Document segment ▸
-------
- Coordinates: 33°35′S 115°55′E﻿ / ﻿33.58°S 115.91°E
- Country: Australia
- State: Western Australia
- LGA: Shire of Donnybrook–Balingup;
- Location: 180 km (110 mi) from Perth; 39 km (24 mi) from Bunbury; 9 km (5.6 mi) from Donnybrook;

Government
- • State electorate: Collie-Preston;
- • Federal division: Forrest;

Area
- • Total: 21.7 km^{2} (8.4 sq mi)

Population
- • Total: 68 (SAL 2021)
- Postcode: 6239
Localities around Charley Creek
| Beelerup | Queenwood | Lowden |
| Brookhampton | Charley Creek | Thomson Brook |
| Brookhampton | Thomson Brook | Thomson Brook |

= Charley Creek, Western Australia =

Locality in the Shire of Donnybrook–Balingup, Western Australia

Charley Creek is a rural locality of the Shire of Donnybrook–Balingup in the South West region of Western Australia.
-------
Recorded information ▸

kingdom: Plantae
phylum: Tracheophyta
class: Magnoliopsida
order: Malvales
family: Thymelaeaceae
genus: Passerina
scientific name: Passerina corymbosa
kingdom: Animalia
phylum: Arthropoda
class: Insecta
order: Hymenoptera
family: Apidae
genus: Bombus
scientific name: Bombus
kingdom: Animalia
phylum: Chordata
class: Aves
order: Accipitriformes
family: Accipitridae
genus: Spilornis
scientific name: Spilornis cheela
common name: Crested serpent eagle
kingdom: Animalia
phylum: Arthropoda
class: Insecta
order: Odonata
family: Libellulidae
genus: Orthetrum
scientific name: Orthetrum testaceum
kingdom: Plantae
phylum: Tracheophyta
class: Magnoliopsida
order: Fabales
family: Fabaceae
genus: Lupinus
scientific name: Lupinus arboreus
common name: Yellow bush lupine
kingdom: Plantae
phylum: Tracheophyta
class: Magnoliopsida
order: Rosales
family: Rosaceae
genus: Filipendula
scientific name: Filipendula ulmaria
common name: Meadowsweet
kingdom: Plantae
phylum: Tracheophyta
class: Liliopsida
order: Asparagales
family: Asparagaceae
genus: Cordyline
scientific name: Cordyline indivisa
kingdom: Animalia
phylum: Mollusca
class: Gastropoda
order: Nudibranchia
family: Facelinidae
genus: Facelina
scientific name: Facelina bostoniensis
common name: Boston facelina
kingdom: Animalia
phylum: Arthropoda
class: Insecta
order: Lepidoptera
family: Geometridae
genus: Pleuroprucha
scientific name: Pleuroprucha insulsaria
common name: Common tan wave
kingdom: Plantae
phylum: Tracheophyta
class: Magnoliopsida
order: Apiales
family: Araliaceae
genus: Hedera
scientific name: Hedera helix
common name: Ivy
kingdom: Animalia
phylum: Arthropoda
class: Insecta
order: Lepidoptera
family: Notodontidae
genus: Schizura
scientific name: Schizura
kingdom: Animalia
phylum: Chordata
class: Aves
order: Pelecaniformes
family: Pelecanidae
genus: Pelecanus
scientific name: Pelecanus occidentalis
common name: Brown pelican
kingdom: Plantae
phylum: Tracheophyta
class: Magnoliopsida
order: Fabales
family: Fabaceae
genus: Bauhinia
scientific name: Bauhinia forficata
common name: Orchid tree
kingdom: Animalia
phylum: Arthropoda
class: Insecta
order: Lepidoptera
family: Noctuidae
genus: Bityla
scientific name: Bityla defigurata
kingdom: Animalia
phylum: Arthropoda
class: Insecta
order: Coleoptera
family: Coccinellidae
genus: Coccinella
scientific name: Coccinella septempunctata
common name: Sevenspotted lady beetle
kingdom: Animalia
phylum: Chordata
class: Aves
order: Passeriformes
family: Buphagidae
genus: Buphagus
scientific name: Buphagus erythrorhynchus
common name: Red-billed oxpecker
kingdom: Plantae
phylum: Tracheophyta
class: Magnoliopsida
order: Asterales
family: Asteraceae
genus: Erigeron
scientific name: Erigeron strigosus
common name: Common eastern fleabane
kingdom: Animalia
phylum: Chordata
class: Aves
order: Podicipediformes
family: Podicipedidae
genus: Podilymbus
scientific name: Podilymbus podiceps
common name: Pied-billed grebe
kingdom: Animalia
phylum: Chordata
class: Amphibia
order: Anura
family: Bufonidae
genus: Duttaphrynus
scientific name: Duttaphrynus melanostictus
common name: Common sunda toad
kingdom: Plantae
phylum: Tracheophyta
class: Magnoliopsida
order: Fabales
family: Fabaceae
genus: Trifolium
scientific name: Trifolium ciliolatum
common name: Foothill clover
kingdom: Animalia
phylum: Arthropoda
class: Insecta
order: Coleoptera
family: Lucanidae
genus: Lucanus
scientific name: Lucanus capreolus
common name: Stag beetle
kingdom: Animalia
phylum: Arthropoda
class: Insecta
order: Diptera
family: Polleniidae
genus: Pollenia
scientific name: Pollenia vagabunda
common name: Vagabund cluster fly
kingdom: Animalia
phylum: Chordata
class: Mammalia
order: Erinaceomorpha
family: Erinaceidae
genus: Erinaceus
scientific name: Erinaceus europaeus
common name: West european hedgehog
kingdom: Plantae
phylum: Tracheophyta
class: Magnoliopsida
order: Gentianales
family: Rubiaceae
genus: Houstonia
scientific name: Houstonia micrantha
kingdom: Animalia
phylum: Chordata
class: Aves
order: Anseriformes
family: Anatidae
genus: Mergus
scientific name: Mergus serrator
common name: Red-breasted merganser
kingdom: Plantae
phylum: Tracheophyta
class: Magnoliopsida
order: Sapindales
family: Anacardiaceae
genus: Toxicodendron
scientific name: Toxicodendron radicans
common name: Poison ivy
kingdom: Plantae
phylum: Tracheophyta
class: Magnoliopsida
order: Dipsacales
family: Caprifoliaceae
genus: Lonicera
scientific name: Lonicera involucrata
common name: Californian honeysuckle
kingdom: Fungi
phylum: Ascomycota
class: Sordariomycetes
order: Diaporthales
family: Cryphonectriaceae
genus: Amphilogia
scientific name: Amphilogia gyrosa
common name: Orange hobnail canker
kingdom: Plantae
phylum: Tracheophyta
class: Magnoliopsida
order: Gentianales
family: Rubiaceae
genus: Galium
-------
Required tasks ▸
a. What postcode does the Charley Creek entry give?
b. Please resume the Charley Creek entry after its final sentence.
The material has no connection to the Charley Creek entry.

Set of answers ▸
a. 6239

b.
Charley Creek and the Shire of Donnybrook–Balingup are located on the traditional land of the Wardandi people of the Noongar nation.

Queenwood, adjacent to the north-west, was once a siding on the Donnybrook–Katanning railway, but the railway line ceased operation in 1982. Queenwood's siding had a loading platform for fruit produced in the area, but the location of the siding at Queenwood was not seen as ideal by local settlers, who would have preferred a location at Charley Creek instead and petitioned for constructing one there in the 1920s, even being willing to cover some of the cost themselves. The main reason for the request was travel distances as it was claimed that the location of the siding at Queenwood only benefitted one farmer while it disadvantaged many others.